Adamın o uyurken onu sevişini hissetmek istediği için uyuma taklidi yaptığını çaktırmadı kadın. Sanki adam ameliyathaneye girdiğinden beri uyanık değilmiş de alnına kondurulan o uzun öpücükle uyanmış gibi yavaş yavaş araladı gözlerini.

"Sevgilim.." dedi kısık bir sesle.

"Günaydın güzelim." diyerek derin derin bakıyordu sevdiğine. "Seni aradığımda hâlâ burada bulabiliyorum. Bazı şeyler gerçekten değişmiyor sanırım."

"Evet, mesela sana olan aşkımın değişmemesi gibi." dedi kadın adamın yüzünü okşayarak. "Yorgun gözüküyorsun.." diye ekledi adamın kendisine aşkla bakan gözlerindeki yorgunluğu okurken.

"Biraz... Zor birkaç saatti. Ben de sende dinlenmeye geldim. Yanınızda bana da yer var mıdır Neslihan hocam?"

"Her zaman Güven Hocam." diyerek ameliyat masasında yana kayarak sevdiği adama yer açtı.

Güven de Neslihanın yanına uzanmıştı. Kendisinin yanında minicik kalan kadının bedeninin yarısını kendisinkinin üzerine çıkarıp kadını göğsüne yatırdı.

Neslihan kollarını Güvenin koca bedenine sararken Güven de tek koluyla sevdiği kadını sarmış, burnunu saçlarına daldırmış soluklanıyordu.

Eskiden de yaptıkları gibi bir süre ameliyathanenin sessizliğinde birbirlerinin kalp atışlarını dinlediler.

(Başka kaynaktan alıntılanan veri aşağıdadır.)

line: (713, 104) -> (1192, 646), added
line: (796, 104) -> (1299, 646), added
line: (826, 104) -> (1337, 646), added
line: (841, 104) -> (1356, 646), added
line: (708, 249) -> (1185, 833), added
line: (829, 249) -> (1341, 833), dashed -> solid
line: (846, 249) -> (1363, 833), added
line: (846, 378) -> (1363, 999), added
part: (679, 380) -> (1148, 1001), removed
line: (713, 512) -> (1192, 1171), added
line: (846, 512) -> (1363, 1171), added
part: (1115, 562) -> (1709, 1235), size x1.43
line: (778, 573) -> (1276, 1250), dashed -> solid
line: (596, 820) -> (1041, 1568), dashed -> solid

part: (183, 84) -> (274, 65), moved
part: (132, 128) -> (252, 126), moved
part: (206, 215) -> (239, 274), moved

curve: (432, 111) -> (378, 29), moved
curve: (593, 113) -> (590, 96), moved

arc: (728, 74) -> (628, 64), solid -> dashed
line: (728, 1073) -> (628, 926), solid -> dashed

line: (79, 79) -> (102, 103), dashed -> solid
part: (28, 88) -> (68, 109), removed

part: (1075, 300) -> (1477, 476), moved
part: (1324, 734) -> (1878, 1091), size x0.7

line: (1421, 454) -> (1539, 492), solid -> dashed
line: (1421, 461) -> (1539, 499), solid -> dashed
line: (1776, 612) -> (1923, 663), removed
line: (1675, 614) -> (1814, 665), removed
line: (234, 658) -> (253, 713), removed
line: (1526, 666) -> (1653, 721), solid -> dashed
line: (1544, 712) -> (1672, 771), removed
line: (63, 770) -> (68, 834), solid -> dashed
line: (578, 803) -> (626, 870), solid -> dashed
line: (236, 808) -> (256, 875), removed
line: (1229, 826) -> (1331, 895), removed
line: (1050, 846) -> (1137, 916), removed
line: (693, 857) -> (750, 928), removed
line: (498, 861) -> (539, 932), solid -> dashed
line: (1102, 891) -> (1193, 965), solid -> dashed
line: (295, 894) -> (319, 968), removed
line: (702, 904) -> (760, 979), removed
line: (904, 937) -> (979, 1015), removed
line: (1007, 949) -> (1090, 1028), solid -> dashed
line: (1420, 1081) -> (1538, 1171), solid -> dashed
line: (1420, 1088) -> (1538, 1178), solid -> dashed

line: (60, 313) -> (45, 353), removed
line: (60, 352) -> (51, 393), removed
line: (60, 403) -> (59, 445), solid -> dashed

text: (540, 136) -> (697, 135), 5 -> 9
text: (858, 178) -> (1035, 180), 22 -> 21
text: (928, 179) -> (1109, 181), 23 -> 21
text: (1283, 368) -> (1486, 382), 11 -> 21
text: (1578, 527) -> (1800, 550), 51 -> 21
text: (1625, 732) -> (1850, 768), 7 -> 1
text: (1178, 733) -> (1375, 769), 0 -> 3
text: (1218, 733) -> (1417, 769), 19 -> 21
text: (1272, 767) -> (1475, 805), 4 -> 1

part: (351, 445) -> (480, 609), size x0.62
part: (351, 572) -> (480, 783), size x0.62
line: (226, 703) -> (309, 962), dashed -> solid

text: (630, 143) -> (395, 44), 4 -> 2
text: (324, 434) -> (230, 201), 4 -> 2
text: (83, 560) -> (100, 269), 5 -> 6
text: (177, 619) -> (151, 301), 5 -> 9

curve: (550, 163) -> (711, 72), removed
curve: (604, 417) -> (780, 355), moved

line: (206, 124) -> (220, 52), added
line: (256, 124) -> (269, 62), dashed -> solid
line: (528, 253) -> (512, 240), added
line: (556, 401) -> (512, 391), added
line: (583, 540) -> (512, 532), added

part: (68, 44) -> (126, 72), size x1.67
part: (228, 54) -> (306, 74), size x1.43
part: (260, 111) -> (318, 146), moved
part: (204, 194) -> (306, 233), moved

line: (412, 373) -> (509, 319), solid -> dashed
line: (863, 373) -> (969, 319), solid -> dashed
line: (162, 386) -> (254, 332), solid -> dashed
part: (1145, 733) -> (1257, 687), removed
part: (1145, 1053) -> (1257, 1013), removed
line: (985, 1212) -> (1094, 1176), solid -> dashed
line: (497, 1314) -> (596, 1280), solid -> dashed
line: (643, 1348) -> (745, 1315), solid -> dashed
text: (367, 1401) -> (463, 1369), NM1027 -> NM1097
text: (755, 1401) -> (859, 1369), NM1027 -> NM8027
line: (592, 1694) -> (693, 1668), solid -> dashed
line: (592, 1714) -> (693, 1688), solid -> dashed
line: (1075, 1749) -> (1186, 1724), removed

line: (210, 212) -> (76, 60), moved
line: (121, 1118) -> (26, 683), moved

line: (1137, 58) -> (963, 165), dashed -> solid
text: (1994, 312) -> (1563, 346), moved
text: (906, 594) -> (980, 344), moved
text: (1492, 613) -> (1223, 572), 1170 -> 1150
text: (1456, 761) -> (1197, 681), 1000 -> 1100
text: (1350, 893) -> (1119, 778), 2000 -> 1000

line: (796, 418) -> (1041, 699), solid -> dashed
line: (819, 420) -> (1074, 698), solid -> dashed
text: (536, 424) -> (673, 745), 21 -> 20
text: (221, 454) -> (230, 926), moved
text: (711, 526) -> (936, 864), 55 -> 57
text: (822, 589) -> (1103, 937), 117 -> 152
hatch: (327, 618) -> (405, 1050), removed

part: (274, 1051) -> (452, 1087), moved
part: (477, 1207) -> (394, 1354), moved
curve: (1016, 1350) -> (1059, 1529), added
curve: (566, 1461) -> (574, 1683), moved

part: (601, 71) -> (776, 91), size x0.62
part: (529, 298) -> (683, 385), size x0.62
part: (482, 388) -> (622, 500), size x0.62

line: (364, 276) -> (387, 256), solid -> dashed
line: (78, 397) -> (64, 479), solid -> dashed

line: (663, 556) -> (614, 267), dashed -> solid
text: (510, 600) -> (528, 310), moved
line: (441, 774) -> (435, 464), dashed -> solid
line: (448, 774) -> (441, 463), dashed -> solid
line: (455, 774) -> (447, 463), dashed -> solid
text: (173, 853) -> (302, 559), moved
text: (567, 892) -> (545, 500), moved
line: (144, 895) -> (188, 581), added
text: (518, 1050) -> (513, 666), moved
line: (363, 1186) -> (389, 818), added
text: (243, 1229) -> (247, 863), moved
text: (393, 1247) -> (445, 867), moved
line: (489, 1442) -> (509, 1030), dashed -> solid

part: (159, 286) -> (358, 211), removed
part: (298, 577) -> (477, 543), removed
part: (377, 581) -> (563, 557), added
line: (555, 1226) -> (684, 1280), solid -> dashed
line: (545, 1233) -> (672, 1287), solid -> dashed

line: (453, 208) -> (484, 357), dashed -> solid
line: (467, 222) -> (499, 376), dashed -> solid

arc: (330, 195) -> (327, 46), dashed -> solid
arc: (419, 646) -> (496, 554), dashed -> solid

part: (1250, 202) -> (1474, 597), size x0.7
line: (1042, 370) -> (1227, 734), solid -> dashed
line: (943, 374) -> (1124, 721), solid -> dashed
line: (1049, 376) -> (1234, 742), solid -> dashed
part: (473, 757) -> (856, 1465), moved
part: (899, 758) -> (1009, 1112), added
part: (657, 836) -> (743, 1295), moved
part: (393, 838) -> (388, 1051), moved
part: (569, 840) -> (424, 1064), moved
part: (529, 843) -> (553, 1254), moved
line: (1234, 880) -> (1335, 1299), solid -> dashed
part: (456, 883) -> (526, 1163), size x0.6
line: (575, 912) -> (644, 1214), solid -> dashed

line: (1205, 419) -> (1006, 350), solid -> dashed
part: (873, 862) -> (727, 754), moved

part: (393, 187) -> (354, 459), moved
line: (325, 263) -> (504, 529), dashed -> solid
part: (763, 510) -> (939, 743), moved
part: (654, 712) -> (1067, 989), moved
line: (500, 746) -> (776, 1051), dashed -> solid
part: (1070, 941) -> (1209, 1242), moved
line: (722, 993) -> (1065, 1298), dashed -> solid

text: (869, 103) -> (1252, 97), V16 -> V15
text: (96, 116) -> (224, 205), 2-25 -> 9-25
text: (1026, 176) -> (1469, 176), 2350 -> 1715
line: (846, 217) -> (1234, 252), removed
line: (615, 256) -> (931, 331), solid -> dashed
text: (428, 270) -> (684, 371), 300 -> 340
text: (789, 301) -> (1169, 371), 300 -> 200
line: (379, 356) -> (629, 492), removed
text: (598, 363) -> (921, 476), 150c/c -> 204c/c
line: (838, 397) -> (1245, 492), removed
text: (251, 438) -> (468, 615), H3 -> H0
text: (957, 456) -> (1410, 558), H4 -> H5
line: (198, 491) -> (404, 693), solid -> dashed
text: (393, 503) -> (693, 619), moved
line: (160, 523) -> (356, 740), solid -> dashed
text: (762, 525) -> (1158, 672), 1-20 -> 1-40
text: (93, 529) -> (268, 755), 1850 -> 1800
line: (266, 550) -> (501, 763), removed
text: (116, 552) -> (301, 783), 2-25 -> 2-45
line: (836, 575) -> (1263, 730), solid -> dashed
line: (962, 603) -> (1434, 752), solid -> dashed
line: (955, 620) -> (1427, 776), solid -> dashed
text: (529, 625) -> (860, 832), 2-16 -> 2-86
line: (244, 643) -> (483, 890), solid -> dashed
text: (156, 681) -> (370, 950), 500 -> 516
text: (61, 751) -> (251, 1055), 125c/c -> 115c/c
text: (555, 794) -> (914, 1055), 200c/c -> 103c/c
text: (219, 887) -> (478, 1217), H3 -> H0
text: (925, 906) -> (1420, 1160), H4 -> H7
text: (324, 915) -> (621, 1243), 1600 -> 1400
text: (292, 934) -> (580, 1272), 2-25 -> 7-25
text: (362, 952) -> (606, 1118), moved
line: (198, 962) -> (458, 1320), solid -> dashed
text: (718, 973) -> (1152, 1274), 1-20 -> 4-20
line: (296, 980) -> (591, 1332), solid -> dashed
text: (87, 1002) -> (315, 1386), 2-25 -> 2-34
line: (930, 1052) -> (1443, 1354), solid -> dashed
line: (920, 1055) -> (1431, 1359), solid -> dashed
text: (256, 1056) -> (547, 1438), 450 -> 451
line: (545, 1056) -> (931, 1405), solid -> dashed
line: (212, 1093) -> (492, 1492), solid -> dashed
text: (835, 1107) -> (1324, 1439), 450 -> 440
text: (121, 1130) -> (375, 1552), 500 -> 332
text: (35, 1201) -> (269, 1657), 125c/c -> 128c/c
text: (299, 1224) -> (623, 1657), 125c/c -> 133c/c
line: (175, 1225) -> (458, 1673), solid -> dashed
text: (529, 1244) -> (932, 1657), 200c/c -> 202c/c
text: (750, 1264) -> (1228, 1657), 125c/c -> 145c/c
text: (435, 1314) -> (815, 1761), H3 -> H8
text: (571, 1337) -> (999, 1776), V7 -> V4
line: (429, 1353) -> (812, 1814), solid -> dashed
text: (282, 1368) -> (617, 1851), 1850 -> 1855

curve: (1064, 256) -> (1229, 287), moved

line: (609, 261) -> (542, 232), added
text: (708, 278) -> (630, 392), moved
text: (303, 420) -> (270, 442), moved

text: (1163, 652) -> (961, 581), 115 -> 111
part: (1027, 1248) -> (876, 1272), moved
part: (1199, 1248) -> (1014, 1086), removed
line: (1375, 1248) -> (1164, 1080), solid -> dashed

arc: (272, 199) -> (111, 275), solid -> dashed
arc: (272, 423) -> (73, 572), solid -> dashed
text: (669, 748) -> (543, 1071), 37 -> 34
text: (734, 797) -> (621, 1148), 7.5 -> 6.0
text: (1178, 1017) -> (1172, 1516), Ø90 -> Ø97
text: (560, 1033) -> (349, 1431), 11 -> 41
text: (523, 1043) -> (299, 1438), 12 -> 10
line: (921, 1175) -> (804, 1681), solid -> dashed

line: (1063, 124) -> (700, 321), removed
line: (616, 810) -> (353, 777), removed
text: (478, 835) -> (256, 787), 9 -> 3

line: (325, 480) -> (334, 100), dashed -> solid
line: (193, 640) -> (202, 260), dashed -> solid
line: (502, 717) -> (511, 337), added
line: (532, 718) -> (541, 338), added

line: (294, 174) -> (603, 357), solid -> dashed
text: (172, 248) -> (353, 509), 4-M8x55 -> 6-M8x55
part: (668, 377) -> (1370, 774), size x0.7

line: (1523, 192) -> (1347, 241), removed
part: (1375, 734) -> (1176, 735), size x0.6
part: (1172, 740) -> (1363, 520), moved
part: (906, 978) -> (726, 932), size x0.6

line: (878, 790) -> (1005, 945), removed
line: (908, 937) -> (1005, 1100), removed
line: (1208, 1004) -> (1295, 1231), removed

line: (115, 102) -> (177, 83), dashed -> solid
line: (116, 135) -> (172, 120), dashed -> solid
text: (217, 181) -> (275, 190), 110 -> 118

Sessiziliği ilk bozan Neslihan oldu.
"Ameliyathanenin soğuğu ve sessizliği bana hep ölümü hatırlatıyor. Kaç insan can verdi kim bilir bu soğukta. İnsan bazen yaşama kendini kaptırıp ölümü unutuyor.."

"Şştt.. Nerden çıktı bu ölüm sorgulamaları Neslihan hocam?" diye susturdu adam kadını.

"Hiç." dedi kadın omuzlarını yukarı kaldırırken. Başını da hafif kaldırıp adamın gözlerine baktı. "Sen yokken hiç gelmedim buraya."

Güven boştaki kolunu da kadına sarıp iyice iki koluyla sarmaladı kadını, ısıtmak ister gibiydi. Saçlarından öptü.

"Çünkü gelip seni bulup bu ameliyathanenin soğuğunda ısıtamazdım."